Taimur Dar: I was listening to a podcast where voice actor and director Sam Riegel was discussing how Sue Blu taught him how to find the “turns” in lines meaning that no character in animation begins a line in one position and ends it in another. I’m quite curious if that’s a real thing or something you’ve been taught?

Yuri Lowenthal: It’s definitely a thing. I love that you brought it up, because it’s a note that I get sometimes. And every time I get it, I’m like, “Of course. You want to find that turn.“ A character that ends in the same place that they started is not interesting to watch. So why not apply that to the lines as well? I wouldn’t obsess over every line. That can slow you down. Especially in animation where you have less dialogue and fewer lines, on a show like Samurai Jack maybe two lines, to establish the story and the character through the dialogue, you want to maximize that.

Tara Platt: Especially because you’re using your voice to express that. You don’t get all of the physical gestures. Obviously, animation should help with that. But that’s somebody else’s job. That’s not your job, so you need the turns.

But I do think that that goes back to acting 101 in a way. You need to know what’s going on so you can figure out how you’re getting what you want ultimately in the scene. And that’s where turns happen. That’s where shifts and switches [happen]. And you’re just constantly trying new things to access what you’re trying to do in that moment. Because the first thing doesn’t necessarily work. You have to try something different and that’s where you’re getting the turns and interesting choices. People always talk about interesting choices. It’s not just that you go around doing interesting choices. You have something that you’re doing. And then you switch it. And that becomes an interesting choice.

Yuri Lowenthal: We talk about imagination a lot as a tool in acting. That seems like a given. But with the rise of method acting, I think imagination has been kind of left in the dust as to how powerful it is. That’s something we have as kids that we get beaten out of us as we get older. The more we can hold on to that, the more it becomes valuable.

Tara Platt: I want a t-shirt that says, “This is fueled by the power of imagination.”

Yuri Lowenthal: I would buy that shirt.

=== WORK ORDER 1 ===
In the interview, which show does Yuri Lowenthal cite as one where a character might have maybe two lines?
=== WORK ORDER 2 ===
Name every person mentioned in the interview.
Rely only on the interview for your answers.

[Dataset records]
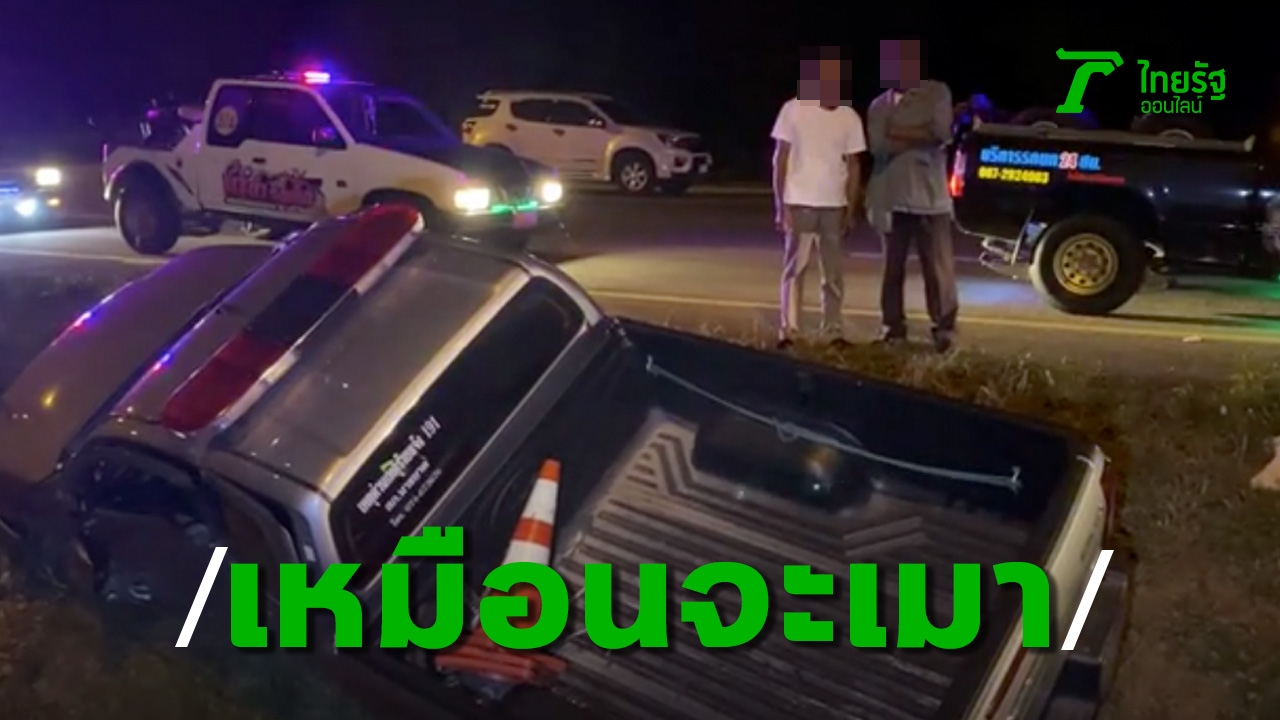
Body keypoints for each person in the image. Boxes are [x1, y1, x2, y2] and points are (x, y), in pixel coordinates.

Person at [866, 39, 959, 353]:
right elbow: (878, 146)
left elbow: (941, 133)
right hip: (890, 198)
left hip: (930, 200)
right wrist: (919, 134)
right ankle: (893, 328)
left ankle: (944, 329)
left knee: (938, 271)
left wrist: (897, 131)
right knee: (892, 270)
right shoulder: (879, 105)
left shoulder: (936, 92)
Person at [770, 47, 866, 350]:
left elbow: (854, 165)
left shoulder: (849, 117)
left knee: (833, 273)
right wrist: (780, 205)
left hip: (833, 206)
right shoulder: (794, 109)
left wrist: (851, 208)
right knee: (795, 269)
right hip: (799, 203)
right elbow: (780, 158)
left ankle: (833, 330)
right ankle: (789, 330)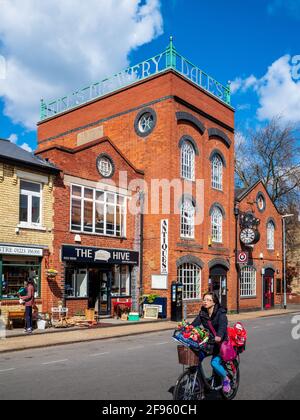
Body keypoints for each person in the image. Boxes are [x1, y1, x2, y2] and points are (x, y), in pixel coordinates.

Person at [191, 292, 231, 394]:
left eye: (208, 300)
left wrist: (219, 336)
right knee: (195, 359)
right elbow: (195, 324)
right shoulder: (203, 313)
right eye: (204, 299)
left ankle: (226, 379)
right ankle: (198, 382)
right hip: (209, 342)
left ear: (214, 302)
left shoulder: (220, 313)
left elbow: (223, 326)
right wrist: (186, 329)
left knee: (214, 363)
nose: (205, 301)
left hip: (220, 343)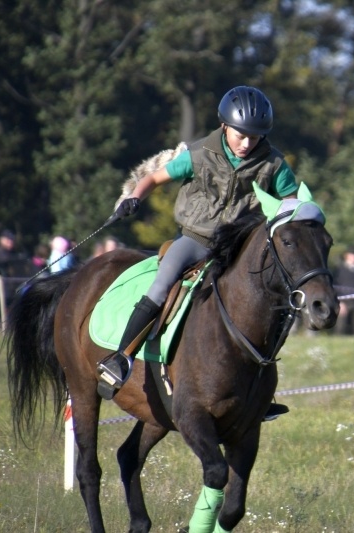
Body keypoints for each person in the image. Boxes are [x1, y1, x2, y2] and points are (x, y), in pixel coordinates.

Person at [97, 86, 299, 415]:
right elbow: (155, 178)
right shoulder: (199, 154)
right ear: (224, 125)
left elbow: (291, 202)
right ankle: (120, 358)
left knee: (272, 303)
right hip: (195, 241)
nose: (247, 143)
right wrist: (135, 196)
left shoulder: (274, 163)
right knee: (161, 286)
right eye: (241, 135)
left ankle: (259, 391)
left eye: (255, 137)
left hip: (238, 249)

=== OUTPUT 1 ===
Samurai Jack

=== OUTPUT 2 ===
Taimur Dar, Sam Riegel, Sue Blu, Yuri Lowenthal, Tara Platt